Finanzjongleur in Bern verurteilt - Drei Millionen veruntreut
Das kantonale Wirtschaftsstrafgericht hat einen 64-jährigen Schweizer am Montag wegen Veruntreuung zu einer teilbedingten Freiheitsstrafe von 36 Monaten verurteilt.

Das kantonale Wirtschaftsstrafgericht sah es für erwiesen an, dass der Mann fast drei Millionen Franken veruntreut hat. Vier Helfer erhielten bedingte Freiheitsstrafen zwischen 13 und 22 Monaten. Das veruntreute Geld stammte von mehreren Dutzend Privatpersonen aus der Deutschschweiz, die sich von den Wirtschafts- und Finanztheorien des Hauptangeklagten überzeugen liessen. Der Mann kämpft seit Jahrzehnten für eine Abkehr vom heutigen Kredit- und Zinssystem.
Mit seiner Erfindung der «freien HuMan-Wirtschaft» schaffte es der Mann immer wieder in die Medien, wobei die Schlagzeilen - auch wegen früherer Gerichtsfälle - nicht immer positiv waren. Im Kern propagiert er ein bargeldloses Verrechnungssystem, für das er eine spezielle E-Banking-Software entwickeln liess. Der Mann gründete verschiedene Genossenschaften und scharte einige gut vernetzte Mitstreiter um sich. Diese konnten Gutgläubige dazu bewegen, den Genossenschaften Geld zur Verfügung zu stellen. Offenbar gingen sie von einer sicheren Anlage aus.

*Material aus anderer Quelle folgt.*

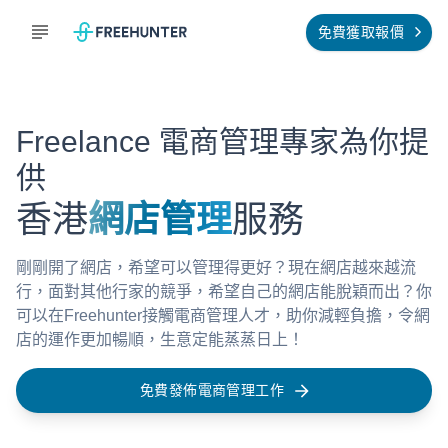
免費獲取報價
Freelance 電商管理專家為你提
供
香港
網店管理
服務
剛剛開了網店，希望可以管理得更好？現在網店越來越流
行，面對其他行家的競爭，希望自己的網店能脫穎而出？你
可以在Freehunter接觸電商管理人才，助你減輕負擔，令網
店的運作更加暢順，生意定能蒸蒸日上！
免費發佈電商管理工作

Doch nach Erkenntnissen des Gerichts wurde ihr Geld nicht für den vertraglich vereinbarten Zweck des Eigenkapitalnachweises verwendet. Vielmehr sollen die Gelder in allerlei Projekte geflossen sein, die dann nicht die erhoffte Rendite abwarfen. Ausserdem gönnten sich die Beschuldigten ansehnliche Provisionen. Umgekehrt müssen die meisten Geschädigten zwischen 20'000 und 50'000 Franken in den Kamin schreiben.

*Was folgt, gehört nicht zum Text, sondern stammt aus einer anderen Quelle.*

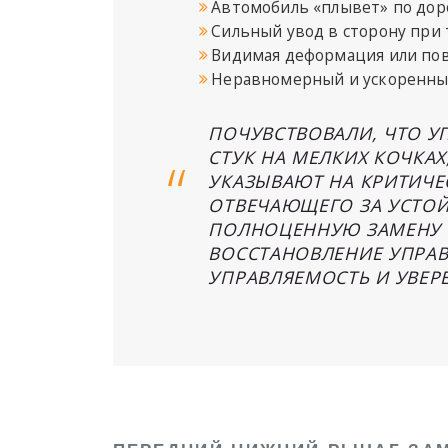
Автомобиль «плывет» по дор
Сильный увод в сторону при
Видимая деформация или пов
Неравномерный и ускоренны
ПОЧУВСТВОВАЛИ, ЧТО У
СТУК НА МЕЛКИХ КОЧКА
УКАЗЫВАЮТ НА КРИТИЧЕ
ОТВЕЧАЮЩЕГО ЗА УСТОЙ
ПОЛНОЦЕННУЮ ЗАМЕНУ Н
ВОССТАНОВЛЕНИЕ УПРАВ
УПРАВЛЯЕМОСТЬ И УВЕР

Auch wenn hinter den Handlungen der Verurteilten weltanschauliche Überlegungen stünden, gehe es doch um ganz gewöhnliche Vermögensdelikte, stellte die Vorsitzende Richterin bei der Urteilseröffnung fest. Die Gelder seien in unzulässiger Weise verwendet und aufgrund von Fehleinschätzungen verloren gegangen.
Einlagen von 2005
Alle fünf Verteidiger hatten auf Freispruch plädiert, doch das Gericht folgte im wesentlichen den Anträgen des Staatsanwalts. Allerdings fällte es etwas mildere Urteile - auch, weil die Delikte schon sehr lange zurückliegen. Zur Hauptsache ging es bei diesem Prozess nämlich um Einlagen aus dem Jahr 2005 in eine Genossenschaft, die dann zwangsliquidiert wurde. Laut Bundesgericht hatte sie sich unerlaubt als Bank betätigt und gewerbsmässig Publikumseinlagen entgegengenommen.
Was in den Folgejahren alles geschah, als der Mann in Österreich lebte, warum genau er auch dort mit Gesetz in Konflikt geriet - all das war für Prozessbeobachter nicht einfach nachzuvollziehen. Die Staatsanwaltschaft erklärte die lange Zeitspanne zwischen Delikten und Anklage ebenfalls mit der Komplexität des Falls.
Abgebrannt
Klar ist, dass der 64-Jährige inzwischen wieder im Kanton Bern lebt und weiterhin sein grosses Ziel einer «freien HuMan-Wirtschaft» verfolgt. Offensichtlich ist aber auch, dass er wenige Monate vor seiner Pensionierung finanziell abgebrannt ist. Er lebe von der Sozialhilfe, berichtete der Mann vor Gericht. Die AHV werde nicht reichen, eine zweite Säule habe er nicht aufgebaut - er werde Ergänzungsleistungen beantragen müssen.